======== Data extract

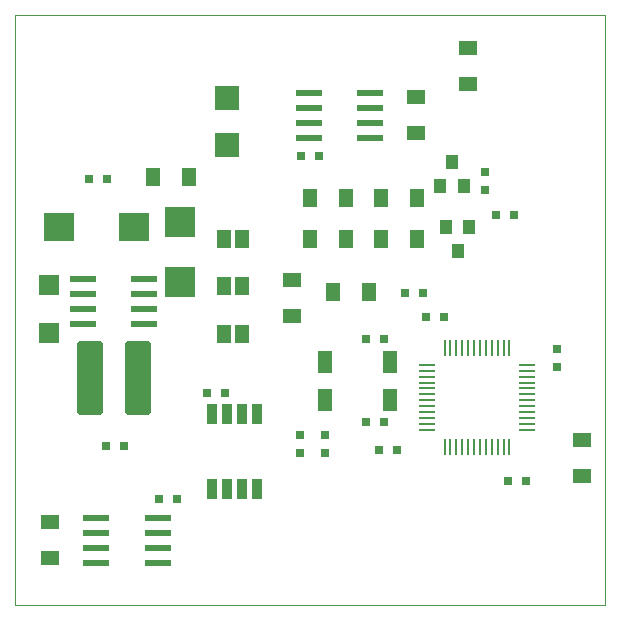
<source format=gtp>
G75*
%MOIN*%
%OFA0B0*%
%FSLAX24Y24*%
%IPPOS*%
%LPD*%
%AMOC8*
5,1,8,0,0,1.08239X$1,22.5*
%
%ADD10C,0.0000*%
%ADD11R,0.0580X0.0110*%
%ADD12R,0.0110X0.0580*%
%ADD13R,0.0866X0.0236*%
%ADD14R,0.1024X0.0945*%
%ADD15R,0.0984X0.1004*%
%ADD16R,0.0787X0.0787*%
%ADD17R,0.0315X0.0315*%
%ADD18C,0.0217*%
%ADD19R,0.0669X0.0709*%
%ADD20R,0.0512X0.0630*%
%ADD21R,0.0630X0.0512*%
%ADD22R,0.0512X0.0748*%
%ADD23R,0.0320X0.0660*%
%ADD24R,0.0394X0.0472*%
%ADD25R,0.0460X0.0630*%
D10*
X000500Y000500D02*
X000500Y020185D01*
X020185Y020185D01*
X020185Y000500D01*
X000500Y000500D01*
X000500Y020185D01*
X020185Y020185D01*
X020185Y000500D01*
X000500Y000500D01*
D11*
X014246Y006345D03*
X014246Y006535D03*
X014246Y006735D03*
X014246Y006935D03*
X014246Y007125D03*
X014246Y007325D03*
X014246Y007525D03*
X014246Y007725D03*
X014246Y007915D03*
X014246Y008115D03*
X014246Y008315D03*
X014246Y008505D03*
X017566Y008505D03*
X017566Y008315D03*
X017566Y008115D03*
X017566Y007915D03*
X017566Y007725D03*
X017566Y007525D03*
X017566Y007325D03*
X017566Y007125D03*
X017566Y006935D03*
X017566Y006735D03*
X017566Y006535D03*
X017566Y006345D03*
D12*
X016986Y005765D03*
X016796Y005765D03*
X016596Y005765D03*
X016396Y005765D03*
X016206Y005765D03*
X016006Y005765D03*
X015806Y005765D03*
X015606Y005765D03*
X015416Y005765D03*
X015216Y005765D03*
X015016Y005765D03*
X014826Y005765D03*
X014826Y009085D03*
X015016Y009085D03*
X015216Y009085D03*
X015416Y009085D03*
X015606Y009085D03*
X015806Y009085D03*
X016006Y009085D03*
X016206Y009085D03*
X016396Y009085D03*
X016596Y009085D03*
X016796Y009085D03*
X016986Y009085D03*
D13*
X012350Y016089D03*
X012350Y016589D03*
X012350Y017089D03*
X012350Y017589D03*
X010303Y017589D03*
X010303Y017089D03*
X010303Y016589D03*
X010303Y016089D03*
X004823Y011360D03*
X004823Y010860D03*
X004823Y010360D03*
X004823Y009860D03*
X002776Y009860D03*
X002776Y010360D03*
X002776Y010860D03*
X002776Y011360D03*
X003217Y003415D03*
X003217Y002915D03*
X003217Y002415D03*
X003217Y001915D03*
X005264Y001915D03*
X005264Y002415D03*
X005264Y002915D03*
X005264Y003415D03*
D14*
X004482Y013091D03*
X001982Y013091D03*
D15*
X006020Y013260D03*
X006020Y011260D03*
D16*
X007579Y015835D03*
X007579Y017409D03*
D17*
X010043Y015461D03*
X010643Y015461D03*
X013519Y010906D03*
X014119Y010906D03*
X014220Y010110D03*
X014820Y010110D03*
X012808Y009358D03*
X012208Y009358D03*
X012208Y006602D03*
X012808Y006602D03*
X012625Y005689D03*
X013225Y005689D03*
X010854Y005586D03*
X010854Y006186D03*
X010000Y006170D03*
X010000Y005570D03*
X007493Y007587D03*
X006893Y007587D03*
X004146Y005815D03*
X003546Y005815D03*
X005318Y004043D03*
X005918Y004043D03*
X016165Y014357D03*
X016165Y014957D03*
X016539Y013492D03*
X017139Y013492D03*
X018559Y009032D03*
X018559Y008432D03*
X017556Y004626D03*
X016956Y004626D03*
X003560Y014724D03*
X002960Y014724D03*
D18*
X003309Y009223D02*
X003309Y006959D01*
X002659Y006959D01*
X002659Y009223D01*
X003309Y009223D01*
X003309Y007175D02*
X002659Y007175D01*
X002659Y007391D02*
X003309Y007391D01*
X003309Y007607D02*
X002659Y007607D01*
X002659Y007823D02*
X003309Y007823D01*
X003309Y008039D02*
X002659Y008039D01*
X002659Y008255D02*
X003309Y008255D01*
X003309Y008471D02*
X002659Y008471D01*
X002659Y008687D02*
X003309Y008687D01*
X003309Y008903D02*
X002659Y008903D01*
X002659Y009119D02*
X003309Y009119D01*
X004273Y009223D02*
X004273Y006959D01*
X004273Y009223D02*
X004923Y009223D01*
X004923Y006959D01*
X004273Y006959D01*
X004273Y007175D02*
X004923Y007175D01*
X004923Y007391D02*
X004273Y007391D01*
X004273Y007607D02*
X004923Y007607D01*
X004923Y007823D02*
X004273Y007823D01*
X004273Y008039D02*
X004923Y008039D01*
X004923Y008255D02*
X004273Y008255D01*
X004273Y008471D02*
X004923Y008471D01*
X004923Y008687D02*
X004273Y008687D01*
X004273Y008903D02*
X004923Y008903D01*
X004923Y009119D02*
X004273Y009119D01*
D19*
X001646Y009559D03*
X001646Y011173D03*
D20*
X005101Y014783D03*
X006301Y014783D03*
X010333Y014083D03*
X011533Y014083D03*
X012695Y014083D03*
X013895Y014083D03*
X013895Y012705D03*
X012695Y012705D03*
X011533Y012705D03*
X010333Y012705D03*
X011120Y010933D03*
X012320Y010933D03*
D21*
X009752Y011336D03*
X009752Y010136D03*
X013886Y016239D03*
X013886Y017439D03*
X015606Y017888D03*
X015606Y019088D03*
X019398Y006021D03*
X019398Y004821D03*
X001681Y003265D03*
X001681Y002065D03*
D22*
X010835Y007350D03*
X010835Y008610D03*
X013000Y008610D03*
X013000Y007350D03*
D23*
X008587Y006868D03*
X008087Y006868D03*
X007587Y006868D03*
X007087Y006868D03*
X007087Y004368D03*
X007587Y004368D03*
X008087Y004368D03*
X008587Y004368D03*
D24*
X015264Y012311D03*
X015657Y013098D03*
X014870Y013098D03*
X014673Y014476D03*
X015461Y014476D03*
X015067Y015264D03*
D25*
X008083Y012705D03*
X007483Y012705D03*
X007483Y011130D03*
X008083Y011130D03*
X008083Y009555D03*
X007483Y009555D03*
M02*

</source>
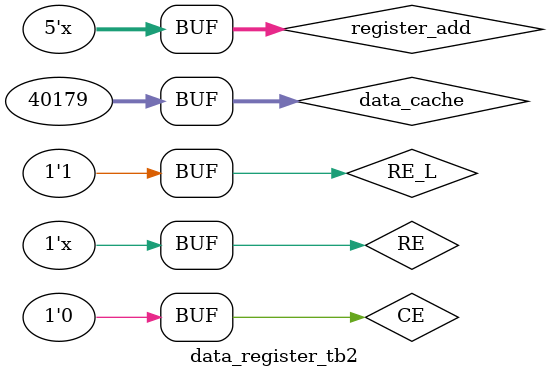
<source format=v>
`timescale 1ns/1ns
module data_register_tb2;
//读出测试
 reg RE;
 reg WE;
 reg RE_L;
 reg WE_L;
 reg CE;
 reg CLE;
 reg ALE;
 reg[4:0] register_add;
 reg[31:0] data_cache;
 wire data_io;
 wire[31:0] data_register;
 data_register U1(CLE,ALE,data_io,data_cache,data_register,RE,WE,CE,RE_L,WE_L,register_add);
 always
  #5 RE=!RE;
 initial
  begin
   CE=1;
   RE=1;
   RE_L=0;
   register_add=5'b11111;
   #10 CE=0;
       RE_L=1;
	   data_cache=32'b1001_1100_1111_0011;
	   //register_add=5'b00000;
   end
   
 always
  #10 register_add=register_add+1;
 
 endmodule
   
</source>
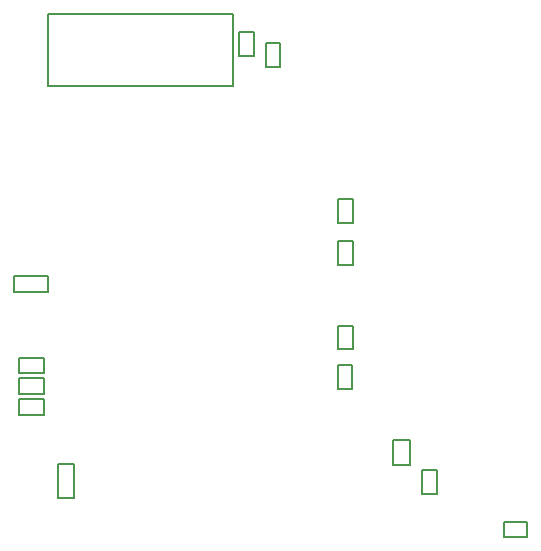
<source format=gbr>
%TF.GenerationSoftware,Altium Limited,Altium Designer,21.6.4 (81)*%
G04 Layer_Color=32896*
%FSLAX43Y43*%
%MOMM*%
%TF.SameCoordinates,EF7AACBD-433E-4B6D-8733-A8E214C0EB56*%
%TF.FilePolarity,Positive*%
%TF.FileFunction,Other,Mechanical_12*%
%TF.Part,Single*%
G01*
G75*
%TA.AperFunction,NonConductor*%
%ADD60C,0.200*%
D60*
X25051Y14511D02*
X26351D01*
Y17411D01*
X25051D02*
X26351D01*
X25051Y14511D02*
Y17411D01*
X21708Y24678D02*
X23808D01*
Y23328D02*
Y24678D01*
X21708Y23328D02*
X23808D01*
X21708D02*
Y24678D01*
Y22925D02*
X23808D01*
Y21575D02*
Y22925D01*
X21708Y21575D02*
X23808D01*
X21708D02*
Y22925D01*
X41570Y51959D02*
Y53959D01*
X40320D02*
X41570D01*
X40320Y51959D02*
Y53959D01*
Y51959D02*
X41570D01*
X43830Y51031D02*
Y53031D01*
X42580D02*
X43830D01*
X42580Y51031D02*
Y53031D01*
Y51031D02*
X43830D01*
X48727Y37837D02*
Y39837D01*
Y37837D02*
X49977D01*
Y39837D01*
X48727D02*
X49977D01*
X49926Y23777D02*
Y25777D01*
X48676D02*
X49926D01*
X48676Y23777D02*
Y25777D01*
Y23777D02*
X49926D01*
X49977Y34306D02*
Y36306D01*
X48727D02*
X49977D01*
X48727Y34306D02*
Y36306D01*
Y34306D02*
X49977D01*
X48727Y27118D02*
Y29118D01*
Y27118D02*
X49977D01*
Y29118D01*
X48727D02*
X49977D01*
X21293Y31993D02*
Y33293D01*
Y31993D02*
X24193D01*
Y33293D01*
X21293D02*
X24193D01*
X53377Y17290D02*
Y19490D01*
Y17290D02*
X54827D01*
Y19490D01*
X53377D02*
X54827D01*
X55839Y16889D02*
X57089D01*
Y14889D02*
Y16889D01*
X55839Y14889D02*
X57089D01*
X55839D02*
Y16889D01*
X64754Y11262D02*
Y12512D01*
X62754Y11262D02*
X64754D01*
X62754D02*
Y12512D01*
X64754D01*
X21708Y25081D02*
Y26431D01*
Y25081D02*
X23808D01*
Y26431D01*
X21708D02*
X23808D01*
X39804Y49422D02*
Y55522D01*
X24204D02*
X39804D01*
X24204Y49422D02*
Y55522D01*
Y49422D02*
X39804D01*
%TF.MD5,e1158c318a2edd9fff704315f094aed9*%
M02*

</source>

================

Exercise prompt:
This exercise asks for an exact copy of the lines from the first one in the data through the line that contains "X016596Y005765D03*", pictures excluded.

Your solution:
<source format=gtp>
G75*
%MOIN*%
%OFA0B0*%
%FSLAX24Y24*%
%IPPOS*%
%LPD*%
%AMOC8*
5,1,8,0,0,1.08239X$1,22.5*
%
%ADD10C,0.0000*%
%ADD11R,0.0580X0.0110*%
%ADD12R,0.0110X0.0580*%
%ADD13R,0.0866X0.0236*%
%ADD14R,0.1024X0.0945*%
%ADD15R,0.0984X0.1004*%
%ADD16R,0.0787X0.0787*%
%ADD17R,0.0315X0.0315*%
%ADD18C,0.0217*%
%ADD19R,0.0669X0.0709*%
%ADD20R,0.0512X0.0630*%
%ADD21R,0.0630X0.0512*%
%ADD22R,0.0512X0.0748*%
%ADD23R,0.0320X0.0660*%
%ADD24R,0.0394X0.0472*%
%ADD25R,0.0460X0.0630*%
D10*
X000500Y000500D02*
X000500Y020185D01*
X020185Y020185D01*
X020185Y000500D01*
X000500Y000500D01*
X000500Y020185D01*
X020185Y020185D01*
X020185Y000500D01*
X000500Y000500D01*
D11*
X014246Y006345D03*
X014246Y006535D03*
X014246Y006735D03*
X014246Y006935D03*
X014246Y007125D03*
X014246Y007325D03*
X014246Y007525D03*
X014246Y007725D03*
X014246Y007915D03*
X014246Y008115D03*
X014246Y008315D03*
X014246Y008505D03*
X017566Y008505D03*
X017566Y008315D03*
X017566Y008115D03*
X017566Y007915D03*
X017566Y007725D03*
X017566Y007525D03*
X017566Y007325D03*
X017566Y007125D03*
X017566Y006935D03*
X017566Y006735D03*
X017566Y006535D03*
X017566Y006345D03*
D12*
X016986Y005765D03*
X016796Y005765D03*
X016596Y005765D03*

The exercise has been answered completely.